#### Data listing ####

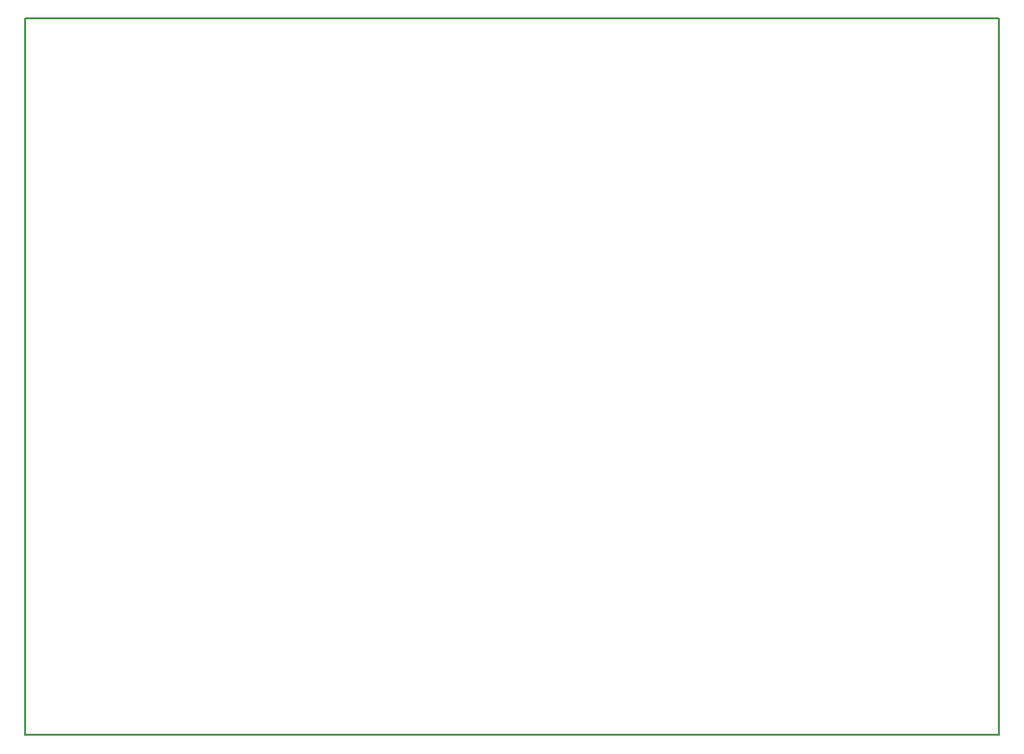
<source format=gbo>
G04 MADE WITH FRITZING*
G04 WWW.FRITZING.ORG*
G04 DOUBLE SIDED*
G04 HOLES PLATED*
G04 CONTOUR ON CENTER OF CONTOUR VECTOR*
%ASAXBY*%
%FSLAX23Y23*%
%MOIN*%
%OFA0B0*%
%SFA1.0B1.0*%
%ADD10R,3.369690X2.483560X3.353690X2.467560*%
%ADD11C,0.008000*%
%LNSILK0*%
G90*
G70*
G54D11*
X4Y2480D02*
X3366Y2480D01*
X3366Y4D01*
X4Y4D01*
X4Y2480D01*
D02*
G04 End of Silk0*
M02*
</source>
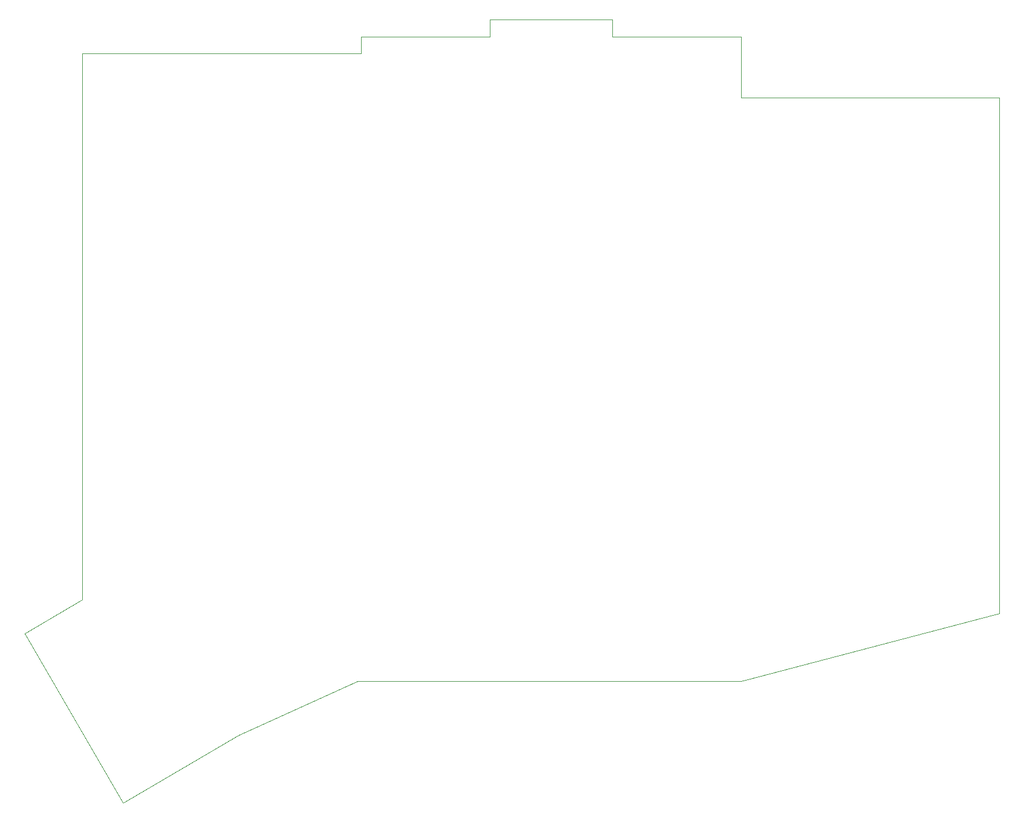
<source format=gbr>
G04 #@! TF.GenerationSoftware,KiCad,Pcbnew,5.1.5-52549c5~86~ubuntu19.10.1*
G04 #@! TF.CreationDate,2020-05-05T19:49:36+02:00*
G04 #@! TF.ProjectId,bottom_plate,626f7474-6f6d-45f7-906c-6174652e6b69,rev?*
G04 #@! TF.SameCoordinates,Original*
G04 #@! TF.FileFunction,Profile,NP*
%FSLAX46Y46*%
G04 Gerber Fmt 4.6, Leading zero omitted, Abs format (unit mm)*
G04 Created by KiCad (PCBNEW 5.1.5-52549c5~86~ubuntu19.10.1) date 2020-05-05 19:49:36*
%MOMM*%
%LPD*%
G04 APERTURE LIST*
%ADD10C,0.100000*%
G04 APERTURE END LIST*
D10*
X49829901Y-50183314D02*
X90830951Y-50181114D01*
X90830951Y-50181114D02*
X90830686Y-47683968D01*
X90830686Y-47683968D02*
X109830183Y-47681768D01*
X109830183Y-47681768D02*
X109829918Y-45182072D01*
X109829918Y-45182072D02*
X127830898Y-45182072D01*
X127830898Y-45182072D02*
X127830898Y-47683953D01*
X127830898Y-47683953D02*
X146830100Y-47683953D01*
X146830100Y-47683953D02*
X146830250Y-56683474D01*
X146830250Y-56683474D02*
X184830900Y-56683474D01*
X184830900Y-56683474D02*
X184830900Y-132682513D01*
X184830900Y-132682513D02*
X146829960Y-142682490D01*
X146829960Y-142682490D02*
X90330201Y-142682490D01*
X90330201Y-142682490D02*
X72829601Y-150683490D01*
X72829601Y-150683490D02*
X55829889Y-160680820D01*
X55829889Y-160680820D02*
X41331626Y-135682243D01*
X41331626Y-135682243D02*
X49830433Y-130681001D01*
X49830433Y-130681001D02*
X49829901Y-50183314D01*
X49829901Y-50183314D02*
X49829901Y-50183314D01*
M02*

</source>
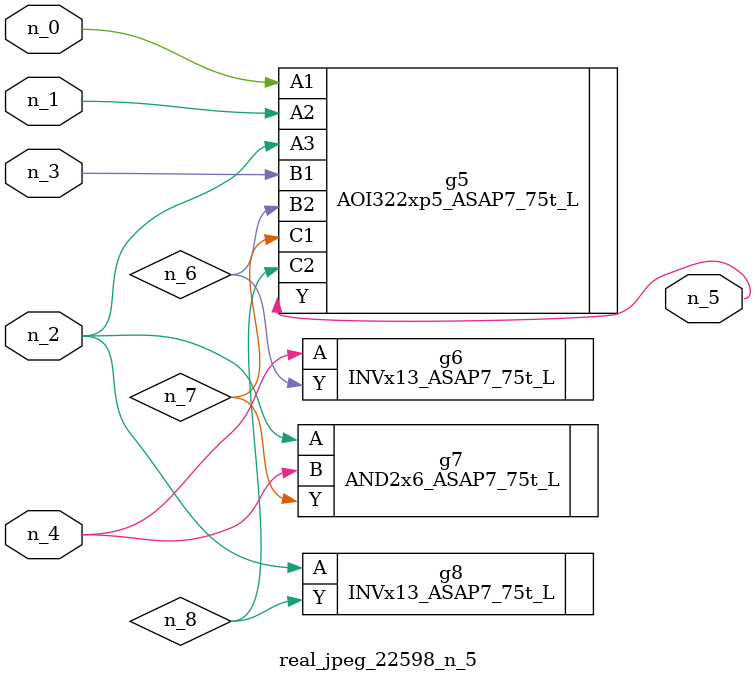
<source format=v>
module real_jpeg_22598_n_5 (n_4, n_0, n_1, n_2, n_3, n_5);

input n_4;
input n_0;
input n_1;
input n_2;
input n_3;

output n_5;

wire n_8;
wire n_6;
wire n_7;

AOI322xp5_ASAP7_75t_L g5 ( 
.A1(n_0),
.A2(n_1),
.A3(n_2),
.B1(n_3),
.B2(n_6),
.C1(n_7),
.C2(n_8),
.Y(n_5)
);

AND2x6_ASAP7_75t_L g7 ( 
.A(n_2),
.B(n_4),
.Y(n_7)
);

INVx13_ASAP7_75t_L g8 ( 
.A(n_2),
.Y(n_8)
);

INVx13_ASAP7_75t_L g6 ( 
.A(n_4),
.Y(n_6)
);


endmodule
</source>
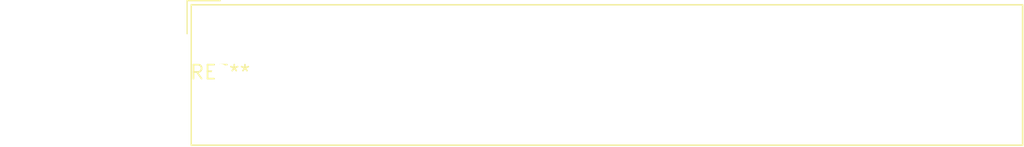
<source format=kicad_pcb>
(kicad_pcb (version 20240108) (generator pcbnew)

  (general
    (thickness 1.6)
  )

  (paper "A4")
  (layers
    (0 "F.Cu" signal)
    (31 "B.Cu" signal)
    (32 "B.Adhes" user "B.Adhesive")
    (33 "F.Adhes" user "F.Adhesive")
    (34 "B.Paste" user)
    (35 "F.Paste" user)
    (36 "B.SilkS" user "B.Silkscreen")
    (37 "F.SilkS" user "F.Silkscreen")
    (38 "B.Mask" user)
    (39 "F.Mask" user)
    (40 "Dwgs.User" user "User.Drawings")
    (41 "Cmts.User" user "User.Comments")
    (42 "Eco1.User" user "User.Eco1")
    (43 "Eco2.User" user "User.Eco2")
    (44 "Edge.Cuts" user)
    (45 "Margin" user)
    (46 "B.CrtYd" user "B.Courtyard")
    (47 "F.CrtYd" user "F.Courtyard")
    (48 "B.Fab" user)
    (49 "F.Fab" user)
    (50 "User.1" user)
    (51 "User.2" user)
    (52 "User.3" user)
    (53 "User.4" user)
    (54 "User.5" user)
    (55 "User.6" user)
    (56 "User.7" user)
    (57 "User.8" user)
    (58 "User.9" user)
  )

  (setup
    (pad_to_mask_clearance 0)
    (pcbplotparams
      (layerselection 0x00010fc_ffffffff)
      (plot_on_all_layers_selection 0x0000000_00000000)
      (disableapertmacros false)
      (usegerberextensions false)
      (usegerberattributes false)
      (usegerberadvancedattributes false)
      (creategerberjobfile false)
      (dashed_line_dash_ratio 12.000000)
      (dashed_line_gap_ratio 3.000000)
      (svgprecision 4)
      (plotframeref false)
      (viasonmask false)
      (mode 1)
      (useauxorigin false)
      (hpglpennumber 1)
      (hpglpenspeed 20)
      (hpglpendiameter 15.000000)
      (dxfpolygonmode false)
      (dxfimperialunits false)
      (dxfusepcbnewfont false)
      (psnegative false)
      (psa4output false)
      (plotreference false)
      (plotvalue false)
      (plotinvisibletext false)
      (sketchpadsonfab false)
      (subtractmaskfromsilk false)
      (outputformat 1)
      (mirror false)
      (drillshape 1)
      (scaleselection 1)
      (outputdirectory "")
    )
  )

  (net 0 "")

  (footprint "Altech_AK300_1x15_P5.00mm_45-Degree" (layer "F.Cu") (at 0 0))

)

</source>
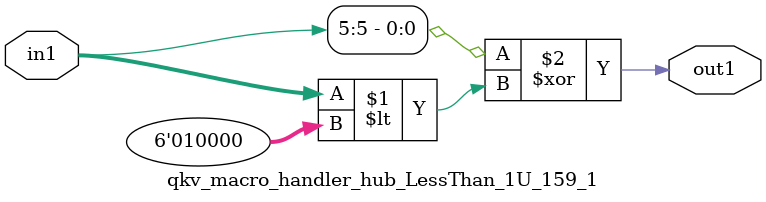
<source format=v>

`timescale 1ps / 1ps


module qkv_macro_handler_hub_LessThan_1U_159_1( in1, out1 );

    input [5:0] in1;
    output out1;

    
    // rtl_process:qkv_macro_handler_hub_LessThan_1U_159_1/qkv_macro_handler_hub_LessThan_1U_159_1_thread_1
    assign out1 = (in1[5] ^ in1 < 6'd16);

endmodule



</source>
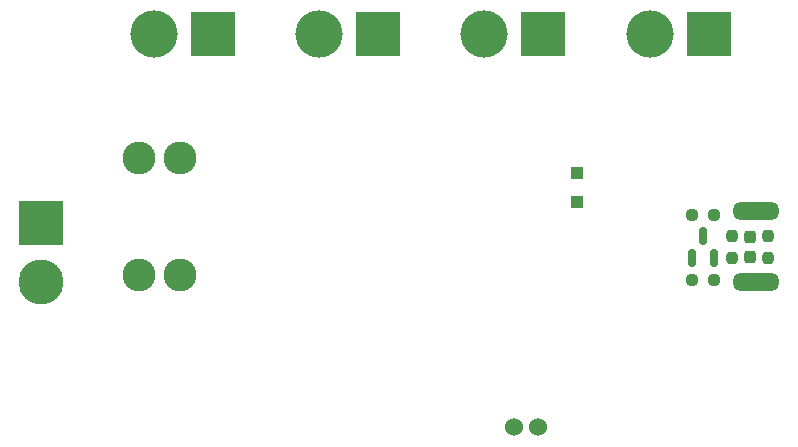
<source format=gbr>
%TF.GenerationSoftware,KiCad,Pcbnew,(6.0.11)*%
%TF.CreationDate,2024-02-08T00:56:39+09:00*%
%TF.ProjectId,SmallPW,536d616c-6c50-4572-9e6b-696361645f70,rev?*%
%TF.SameCoordinates,Original*%
%TF.FileFunction,Soldermask,Bot*%
%TF.FilePolarity,Negative*%
%FSLAX46Y46*%
G04 Gerber Fmt 4.6, Leading zero omitted, Abs format (unit mm)*
G04 Created by KiCad (PCBNEW (6.0.11)) date 2024-02-08 00:56:39*
%MOMM*%
%LPD*%
G01*
G04 APERTURE LIST*
G04 Aperture macros list*
%AMRoundRect*
0 Rectangle with rounded corners*
0 $1 Rounding radius*
0 $2 $3 $4 $5 $6 $7 $8 $9 X,Y pos of 4 corners*
0 Add a 4 corners polygon primitive as box body*
4,1,4,$2,$3,$4,$5,$6,$7,$8,$9,$2,$3,0*
0 Add four circle primitives for the rounded corners*
1,1,$1+$1,$2,$3*
1,1,$1+$1,$4,$5*
1,1,$1+$1,$6,$7*
1,1,$1+$1,$8,$9*
0 Add four rect primitives between the rounded corners*
20,1,$1+$1,$2,$3,$4,$5,0*
20,1,$1+$1,$4,$5,$6,$7,0*
20,1,$1+$1,$6,$7,$8,$9,0*
20,1,$1+$1,$8,$9,$2,$3,0*%
G04 Aperture macros list end*
%ADD10C,1.524000*%
%ADD11R,3.800000X3.800000*%
%ADD12C,3.800000*%
%ADD13C,4.000000*%
%ADD14O,4.000000X1.524000*%
%ADD15C,2.780000*%
%ADD16RoundRect,0.237500X-0.237500X0.300000X-0.237500X-0.300000X0.237500X-0.300000X0.237500X0.300000X0*%
%ADD17R,1.000000X1.000000*%
%ADD18RoundRect,0.237500X-0.237500X0.250000X-0.237500X-0.250000X0.237500X-0.250000X0.237500X0.250000X0*%
%ADD19RoundRect,0.150000X0.150000X-0.587500X0.150000X0.587500X-0.150000X0.587500X-0.150000X-0.587500X0*%
%ADD20RoundRect,0.237500X0.250000X0.237500X-0.250000X0.237500X-0.250000X-0.237500X0.250000X-0.237500X0*%
G04 APERTURE END LIST*
D10*
%TO.C,MES1*%
X140500000Y-85300000D03*
X138500000Y-85285000D03*
%TD*%
D11*
%TO.C,J1*%
X98500000Y-68000000D03*
D12*
X98500000Y-73000000D03*
%TD*%
D11*
%TO.C,J5*%
X155000000Y-52000000D03*
D13*
X150000000Y-52000000D03*
%TD*%
D11*
%TO.C,J4*%
X141000000Y-52000000D03*
D13*
X136000000Y-52000000D03*
%TD*%
D14*
%TO.C,SW1*%
X159000000Y-73000000D03*
X159000000Y-67000000D03*
%TD*%
D11*
%TO.C,J2*%
X113000000Y-52000000D03*
D13*
X108000000Y-52000000D03*
%TD*%
D15*
%TO.C,F1*%
X106800000Y-72420000D03*
X110200000Y-72420000D03*
X106800000Y-62500000D03*
X110200000Y-62500000D03*
%TD*%
D13*
%TO.C,J3*%
X122000000Y-52000000D03*
D11*
X127000000Y-52000000D03*
%TD*%
D16*
%TO.C,C1*%
X158500000Y-69187500D03*
X158500000Y-70912500D03*
%TD*%
D17*
%TO.C,D2*%
X143825000Y-63750000D03*
X143825000Y-66250000D03*
%TD*%
D18*
%TO.C,R2*%
X157000000Y-69137500D03*
X157000000Y-70962500D03*
%TD*%
D19*
%TO.C,Q2*%
X155450000Y-70987500D03*
X153550000Y-70987500D03*
X154500000Y-69112500D03*
%TD*%
D20*
%TO.C,R5*%
X155412500Y-72800000D03*
X153587500Y-72800000D03*
%TD*%
D18*
%TO.C,R1*%
X160000000Y-69137500D03*
X160000000Y-70962500D03*
%TD*%
D20*
%TO.C,R3*%
X155422501Y-67300000D03*
X153597501Y-67300000D03*
%TD*%
M02*

</source>
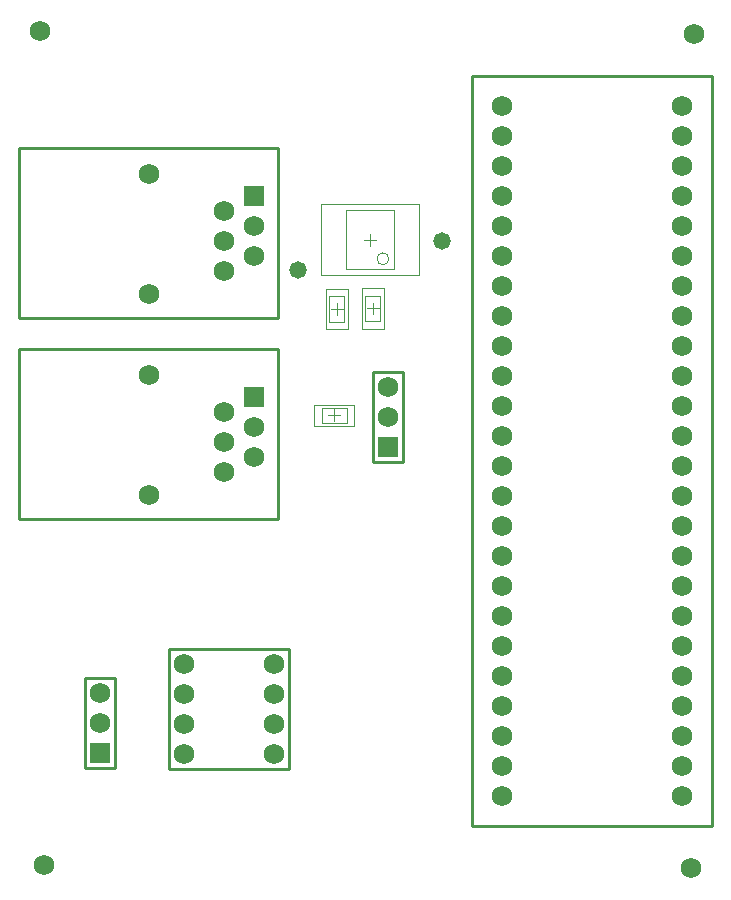
<source format=gbs>
G04*
G04 #@! TF.GenerationSoftware,Altium Limited,Altium Designer,19.1.8 (144)*
G04*
G04 Layer_Color=16711935*
%FSLAX25Y25*%
%MOIN*%
G70*
G01*
G75*
%ADD12C,0.01000*%
%ADD14C,0.00394*%
%ADD15C,0.00197*%
%ADD24C,0.06800*%
%ADD25R,0.06800X0.06800*%
%ADD26C,0.05800*%
D12*
X157000Y26500D02*
Y276500D01*
Y26500D02*
X237000D01*
Y276500D01*
X157000D02*
X237000D01*
X124000Y178000D02*
X134000D01*
X124000Y147999D02*
Y178000D01*
Y147999D02*
X134000D01*
Y178000D01*
X38000Y45999D02*
Y76000D01*
X28000Y45999D02*
X38000D01*
X28000D02*
Y76000D01*
X38000D01*
X96000Y45500D02*
Y85500D01*
X56000Y45500D02*
X96000D01*
X56000D02*
Y85500D01*
X96000D01*
X6000Y252500D02*
X50000D01*
X6000Y196000D02*
Y252500D01*
Y196000D02*
X92500D01*
Y252500D01*
X49500D02*
X92500D01*
X6000Y185500D02*
X50000D01*
X6000Y129000D02*
Y185500D01*
Y129000D02*
X92500D01*
Y185500D01*
X49500D02*
X92500D01*
D14*
X129299Y215701D02*
G03*
X129299Y215701I-1969J0D01*
G01*
X106909Y161020D02*
X115374D01*
X106909Y165980D02*
X115374D01*
Y161020D02*
Y165980D01*
X106909Y161020D02*
Y165980D01*
X121520Y203374D02*
X126480D01*
X121520Y194909D02*
X126480D01*
Y203374D01*
X121520Y194909D02*
Y203374D01*
X114480Y194768D02*
Y203232D01*
X109520Y194768D02*
Y203232D01*
X114480D01*
X109520Y194768D02*
X114480D01*
X115126Y231842D02*
X130874D01*
X115126Y212158D02*
X130874D01*
X115126D02*
Y231842D01*
X130874Y212158D02*
Y231842D01*
X111142Y161531D02*
Y165469D01*
X109173Y163500D02*
X113110D01*
X124000Y197173D02*
Y201110D01*
X122031Y199142D02*
X125969D01*
X110031Y199000D02*
X113969D01*
X112000Y197031D02*
Y200969D01*
X123000Y220031D02*
Y223969D01*
X121031Y222000D02*
X124969D01*
D15*
X104449Y159957D02*
X117835D01*
X104449Y167043D02*
X117835D01*
Y159957D02*
Y167043D01*
X104449Y159957D02*
Y167043D01*
X120260Y205835D02*
X127740D01*
X120260Y192449D02*
X127740D01*
Y205835D01*
X120260Y192449D02*
Y205835D01*
X115543Y192307D02*
Y205693D01*
X108457Y192307D02*
Y205693D01*
X115543D01*
X108457Y192307D02*
X115543D01*
X106661Y233811D02*
X139339D01*
X106661Y210189D02*
X139339D01*
X106661D02*
Y233811D01*
X139339Y210189D02*
Y233811D01*
D24*
X227000Y106500D02*
D03*
Y116500D02*
D03*
Y126500D02*
D03*
Y266500D02*
D03*
Y256500D02*
D03*
Y246500D02*
D03*
X167000Y126500D02*
D03*
X227000Y96500D02*
D03*
Y86500D02*
D03*
Y76500D02*
D03*
Y66500D02*
D03*
Y56500D02*
D03*
Y46500D02*
D03*
Y36500D02*
D03*
X167000D02*
D03*
Y46500D02*
D03*
Y56500D02*
D03*
Y66500D02*
D03*
Y76500D02*
D03*
Y86500D02*
D03*
Y96500D02*
D03*
Y106500D02*
D03*
Y116500D02*
D03*
X227000Y236500D02*
D03*
Y226500D02*
D03*
Y216500D02*
D03*
Y206500D02*
D03*
Y196500D02*
D03*
Y186500D02*
D03*
Y176500D02*
D03*
Y166500D02*
D03*
Y156500D02*
D03*
Y146500D02*
D03*
Y136500D02*
D03*
X167000D02*
D03*
Y146500D02*
D03*
Y156500D02*
D03*
Y166500D02*
D03*
Y176500D02*
D03*
Y186500D02*
D03*
Y196500D02*
D03*
Y206500D02*
D03*
Y216500D02*
D03*
Y226500D02*
D03*
Y236500D02*
D03*
Y246500D02*
D03*
Y256500D02*
D03*
Y266500D02*
D03*
X129000Y163000D02*
D03*
Y173000D02*
D03*
X33000Y71000D02*
D03*
Y61000D02*
D03*
X91000Y50500D02*
D03*
Y60500D02*
D03*
Y70500D02*
D03*
Y80500D02*
D03*
X61000D02*
D03*
Y70500D02*
D03*
Y60500D02*
D03*
Y50500D02*
D03*
X74500Y211500D02*
D03*
Y221500D02*
D03*
Y231500D02*
D03*
X84500Y216500D02*
D03*
Y226500D02*
D03*
X49500Y204000D02*
D03*
Y244000D02*
D03*
X74500Y144500D02*
D03*
Y154500D02*
D03*
Y164500D02*
D03*
X84500Y149500D02*
D03*
Y159500D02*
D03*
X49500Y137000D02*
D03*
Y177000D02*
D03*
X230000Y12500D02*
D03*
X14500Y13500D02*
D03*
X13000Y291500D02*
D03*
X231000Y290500D02*
D03*
D25*
X129000Y153000D02*
D03*
X33000Y51000D02*
D03*
X84500Y236500D02*
D03*
Y169500D02*
D03*
D26*
X99000Y212000D02*
D03*
X147000Y221500D02*
D03*
M02*

</source>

####

What is required
Could you repeat exactly the lines above from the line with "(dashed_line_gap_ratio 3.000000)" up to and including the line with "(dxfpolygonmode false)", and only those?

Answer to the problem
      (dashed_line_gap_ratio 3.000000)
      (svgprecision 4)
      (plotframeref false)
      (viasonmask false)
      (mode 1)
      (useauxorigin false)
      (hpglpennumber 1)
      (hpglpenspeed 20)
      (hpglpendiameter 15.000000)
      (dxfpolygonmode false)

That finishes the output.